Gorham begins in the 19th century; in 1880, the black population was small and much more evenly distributed among the city's wards than it is today. What changed?
Gorham blames racist real estate agents who kept blacks out of newer areas by putting racially restrictive covenants (that is, contract provisions prohibiting the sale of property to blacks) in their deeds. Between 1900 and 1947, 62 percent of subdivisions in Jackson County (which includes most of Kansas City) had such restrictive covenants.

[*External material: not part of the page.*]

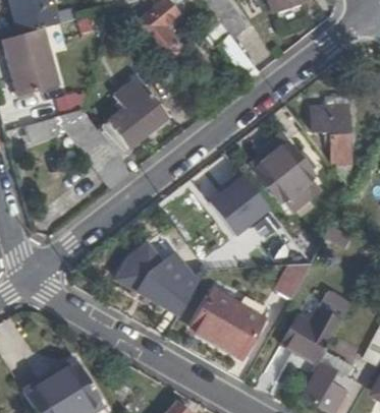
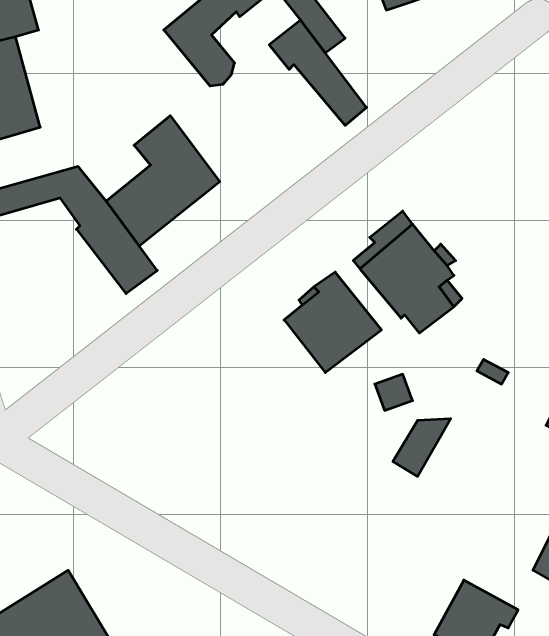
building: [310,95,362,191] -> none
building: [123,245,200,314] -> none
building: [192,291,263,355] -> none
building: [281,292,349,363] -> none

But I wonder whether Gorham is confusing correlation with correlation; his book doesn't fully explain whether the covenants had a significant independent impact or merely mimicked what whites would have done without them. Were areas without covenants any less segregated? Gorham doesn't really say. Gorham himself notes that "In 1910, a number of home owners received written threats that black residents living in an area were to leave in 30 days or face death" and cites a number of similar examples of racist intimidation. If such threats of violence were common, maybe covenants merely reflected white preferences rather than causing them. One possible area for further research was whether covenant-restricted neighborhoods were in fact more segregated than other parts of the city.
At the end of the book, Gorham concludes that "the housing problems of low-income people can only be addressed through a comprehensive program that includes the creation of jobs that pay a living wage, adequate benefits for those who cannot work, access to affordable health care, increased supply of affordable housing, and improving public infrastructure including schools and neighborhood conditions." But if limiting discrimination is useless without a "comprehensive program" addressing a wide variety of other issues, why bother to write a book about discrimination in the first place?